Needless to say, the tube locations must be tightly coordinated from the very beginning of your build. The drilling template on the MAX website assumes the front of the MAX PCB is flush with the front edge of the case slots. However, this assumes 1) an RK27 pot, 2) two spacer washers on the board-mtd Neutrik jack, and 3) you much make every effort to line up the tube sockets when you solder them to the board. This is done through trial and error by slightly bending the pins until they are completely symmetrical around the socket center, prior to soldering them to the board.

If you have taken these items into account, then there's no reason you can't get the tube holes lined up in their exact spot. Colin's design also makes this easier, but lining up the sockets along the same centerlines as the pot and the jack, and symmetrical with the centerline of the entire amp.

Shown here are a couple of choices for the chassis/conduit punches - one not so good, the other one fantastic. Guess which one costs the most? The one on the right - the Greenlee 1" punch - is simply wonderful to use.

The set on the left cost me one-fourth as much as the single Greenlee punch. It's a set from Harbor Freight and has four punches in various diameters. You can make these work, and I have used them on a few revMH Milletts. However, the problem is that the threads are not precise enough to track the punch straight through the hole.

The force is great enough that the punch will get twisted a bit sideways, while you wrestle with a 1/2" breaking bar (larger than the one shown below) and attempt to somehow support the plate while keeping it from getting bent. There were times when I thought I'd have a Hammond top plate with the punch part-way through as a permanent sculpture to add to my desk. Note also that the 2nd punch - the 1" - is actually 1.112" something in diamter. You will need some sort of snap ring on the other side of the plastic bushing to keep it in place if this punch is used.

The Greenlee punch may be ordered from Mouser and other sources. I got mine from Grainger. Be careful to measure the O.D. when you purchase these punches. many of them are made for conduit, and the O.D. is a nominal value that may be quite a bit larger than the published size.

Here you see the draw-through bolt with its large hex head, the ball-bearing thrust washer, the die, and the threaded punch on the other side. This one (Slug Buster) has a punch with two points, and a knife edge in the middle tapering from both edge points.

In this pic I have my handy Craftsman 1/2" ratchet wrench with appropriate sized socket for the punch bolt.
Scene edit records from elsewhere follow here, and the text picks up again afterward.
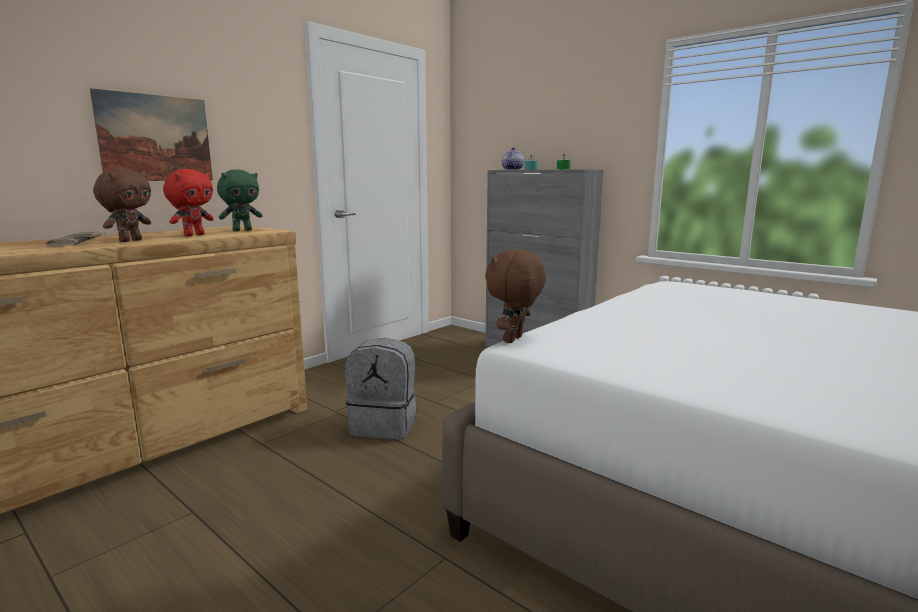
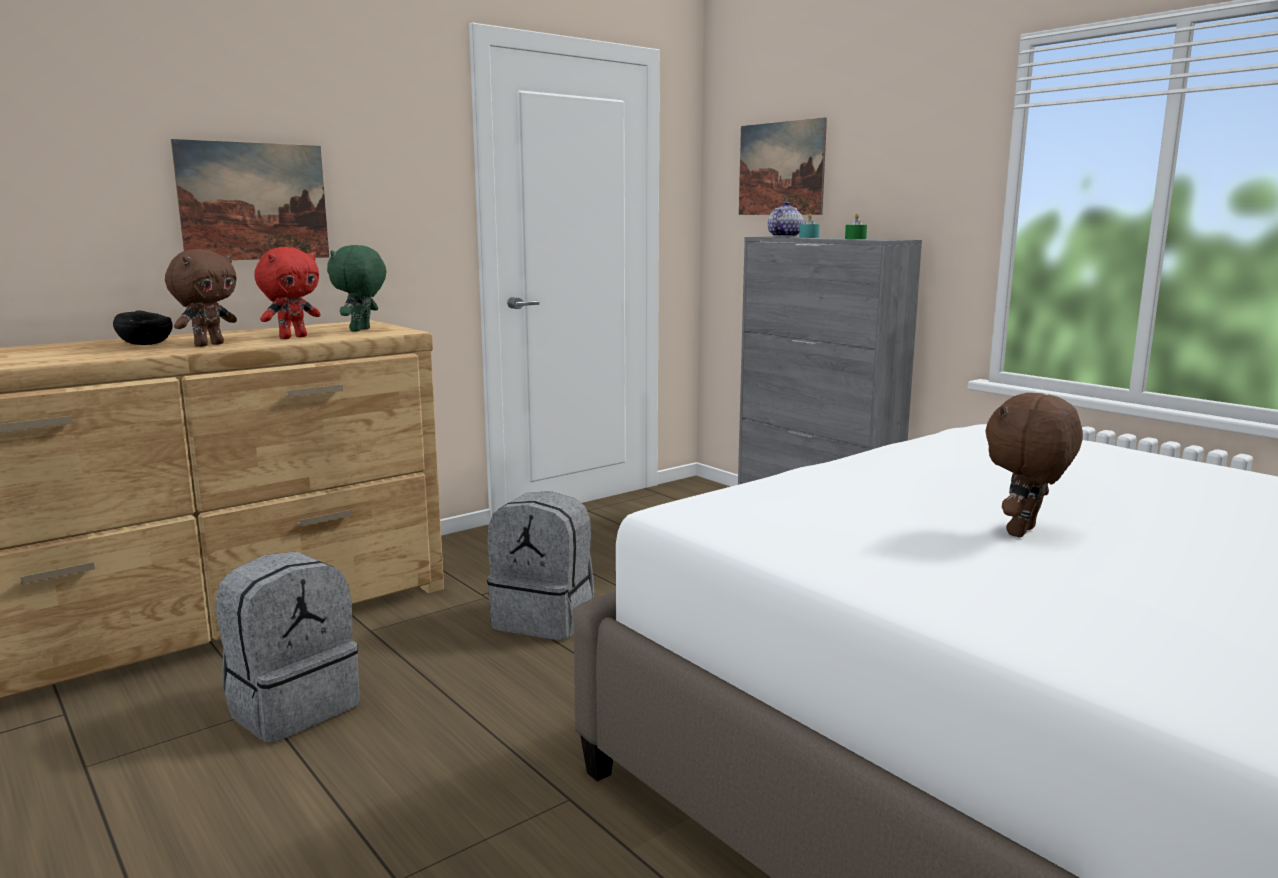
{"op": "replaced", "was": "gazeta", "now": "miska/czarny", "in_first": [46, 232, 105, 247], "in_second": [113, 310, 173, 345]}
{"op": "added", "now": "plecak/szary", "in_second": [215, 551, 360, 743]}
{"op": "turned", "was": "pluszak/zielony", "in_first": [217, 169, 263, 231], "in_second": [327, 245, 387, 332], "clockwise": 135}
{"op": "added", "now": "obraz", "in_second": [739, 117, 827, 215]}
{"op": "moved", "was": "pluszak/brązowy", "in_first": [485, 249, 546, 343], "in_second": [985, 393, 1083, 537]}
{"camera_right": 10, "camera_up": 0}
The really nice thing about the Greenlee punch is that you can literally hold the top plate with your hands while you turn the wrench or vise-versa.

Here is another view of the back side of the punch. This is the part that you want to try to line up exactly with the circle on the template - both punch points should be touching the circle and the center of the punch at the center of the circle. Eyeballing it is adequate if you get those punch points on the circle.

Be very careful moving the punch around when aligning! The punch points are sharp enough to scratch right through the paper and onto the top plate surface

Here is the completed, punched and drilled top plate. You can see the punch at the bottom with the top plate slugs from the tube holes.
And voila! Pull off the paper template to reveal the cleanly drilled and punched top plate surface below. Again, if you've taken care of the paper and not let that tear up too badly, there's no reason to expect that any damage has been done to the top plate finish.

The top plate with the template completely removed. In most cases, you will find that the rubber cement pulls off almost completely with the paper. There is very little left on the work surface. Any remaining is easily rubbed off with a finger.

Look closely and you will see a very minimum clearance between the right tube hole and the right DB trimmer. 3/16" holes may be better for the trimmers in this case, but it's an either-or prospect: the 3/16" trimmer holes make it easier to align the trimmer tool, but if the holes themselves are not perfectly positioned, then it makes it harder. The holes shown here are 1/4".